Nowadays, we struggle so hard to separate morality and technology, then beat our chests and tag ourselves as “civilised” because we close our eyes to sheer immorality in order to appear complaint with modern liberation movements. But I’m sure that deep inside us, we wish the world was more moral and safer, and that we could speak up and say the truth the way it is.

People have been cheating before AM with the use of things like emails, texting, Facebook, phone calls. People drive to the homes of people they’re cheating with. Following your argument, let’s ban all these things, as they also facilitate cheating.

Besides, if you don’t want a broken home, maybe don’t cheat on your partner? Kids have harmed themselves as a result of cyber-bullying. Should the government step in and regulate Facebook, Twitter?

Nowadays, we struggle so hard to separate morality and technology, then beat our chests and tag ourselves as “civilised” because we close our eyes to sheer immorality in order to appear complaint with modern liberation movements

What people do in their private lives is no one else’s business tbh. If they want to wreck their marriage, I’m personally not going to lose sleep over it. What you consider immoral, someone else might consider moral. People have been cheating since the beginning of time. Nigerians included, and many of them aren’t using a website to do it. Just because it bothers your belief system doesn’t mean other people have to do anything about it. There is no public (PHYSICAL) harm in adultery, so again, it doesn’t work as a comparison to road safety.
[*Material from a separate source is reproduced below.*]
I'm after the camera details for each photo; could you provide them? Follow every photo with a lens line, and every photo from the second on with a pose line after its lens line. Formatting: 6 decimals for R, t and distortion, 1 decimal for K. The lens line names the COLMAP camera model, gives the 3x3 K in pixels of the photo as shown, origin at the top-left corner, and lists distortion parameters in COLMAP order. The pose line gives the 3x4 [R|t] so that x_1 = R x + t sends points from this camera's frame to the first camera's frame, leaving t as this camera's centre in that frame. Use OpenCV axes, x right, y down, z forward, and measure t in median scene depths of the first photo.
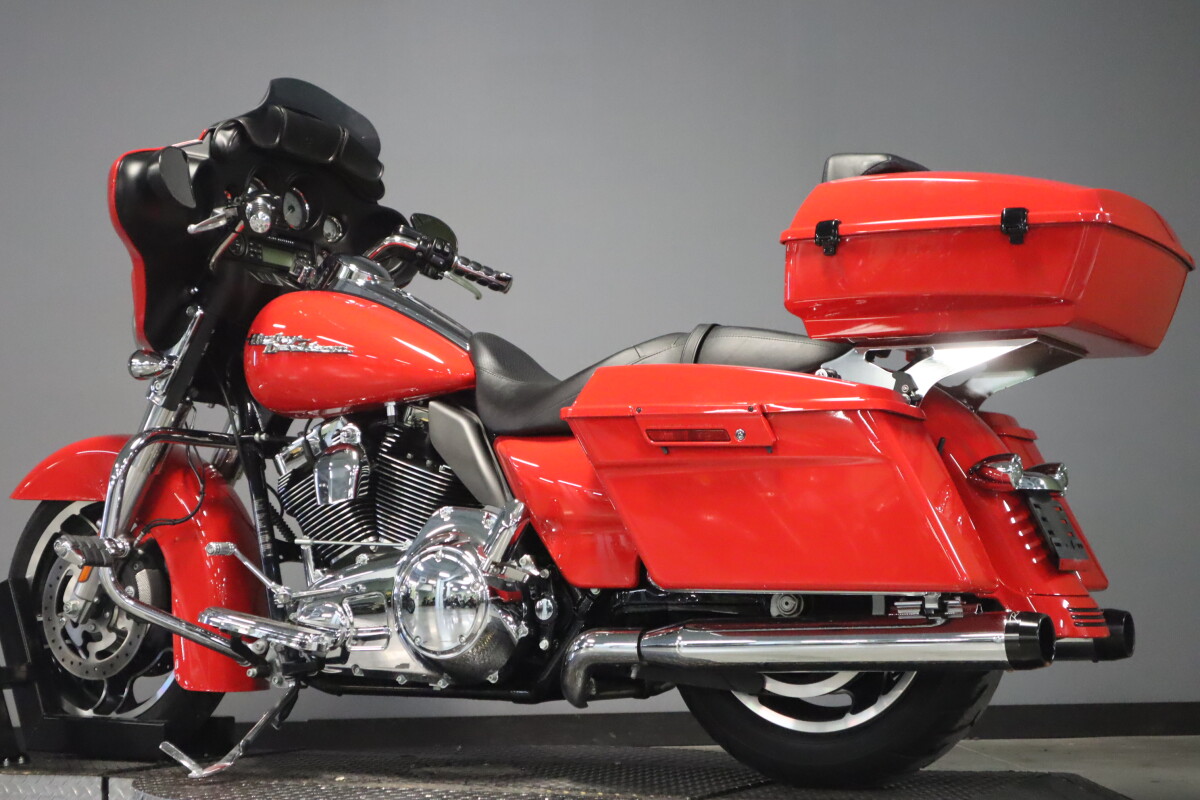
lens RADIAL K [[1354.2, 0, 600.0], [0, 1354.2, 400.0], [0, 0, 1]] dist [-0.014893, -0.001654]
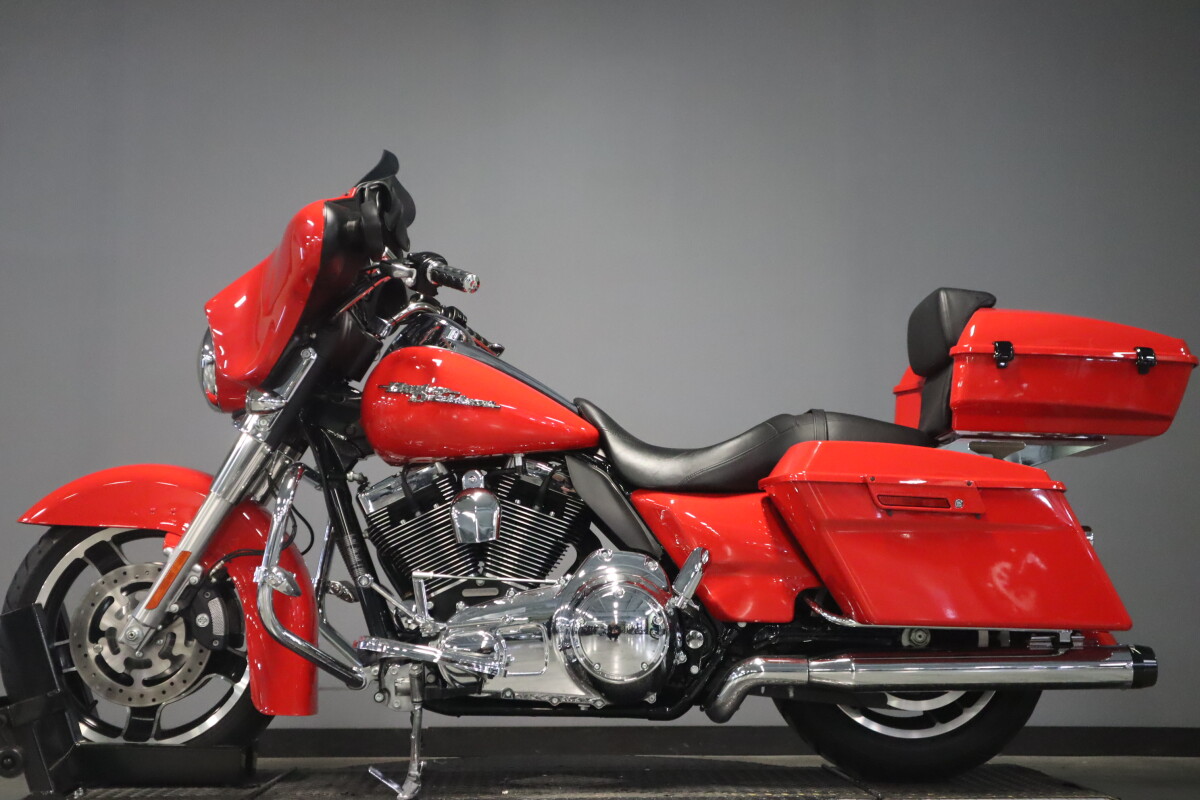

Ashley Madison is not the cause, it’s just a tool. Bad things will always happen. The government has no right to regulate it.

Silk road is just a tool too. Same as kazaa.

At the center of the argument driving against gay marriages is that it threatens the tenets of familial standards as we know it.

Actions of 2 consenting adults, causing no direct 3rd party harm, yes. But the perceived harm threatens to uprooting core societal standards, the latter is for the state to protect. But the arguments pales when pitted against human rights, which also is protected by the supreme state. And that’s where it ends.

It is a God given right for 2 folks to consummate, even paper-love, in Marriage, and its the states duty to bind it. There are laws that protect a marriage against adulterous damages, reason divorce settlements take a headspin when adultery is involved.

When you commit adultery you’ve wrong the state, and your spouse; including all the family members involved. This is not just an emotive argument, its binding in Law.

Concerning adultery and Ashley Madison, it threatens the tenets of marriage/families. Societies are built on families. Adultery threatens it, and adultery is one of the few ways the state recognizes harm to the institution of marriage which she is bound to protect.

Bottomline, you can’t go to jail for committing adultery but the state can choose to punish you by taking your marriage, your kids, your money away from you in an act of punishment. But the offended spouse has to file for a divorce to set things in motion. And madam justice will be all too glad to let the hammer fall!

Where the state recognises harm to the society it is bound to intervene, how much it intervenes in a democracy is only reflective of the threat and the alliance.

Twitter/facebook can’t be punished for cyber bullying because that’s not what they sell, it just happens to surface in social networks, the government can only hound social networks to better moderate their platforms. Working together with the judiciary arm to crack down the Ill.

If a twitter at any point defended online bullying in a bid to save users, the state would have cracked down directly on them.

Ashley Madison is identifying her self as the proponent to an illl.

However it’s a bit tricky! How much the state is allowed to do against.

PS: Please someone correct me if am wrong I thought the class suit against Madison is from users who had their information leaked in the hack.

More like a case of suing the security company cuz they couldn’t stop the thief.

Haven’t heard of the adultery angle. The state can’t sue anyone for adultery.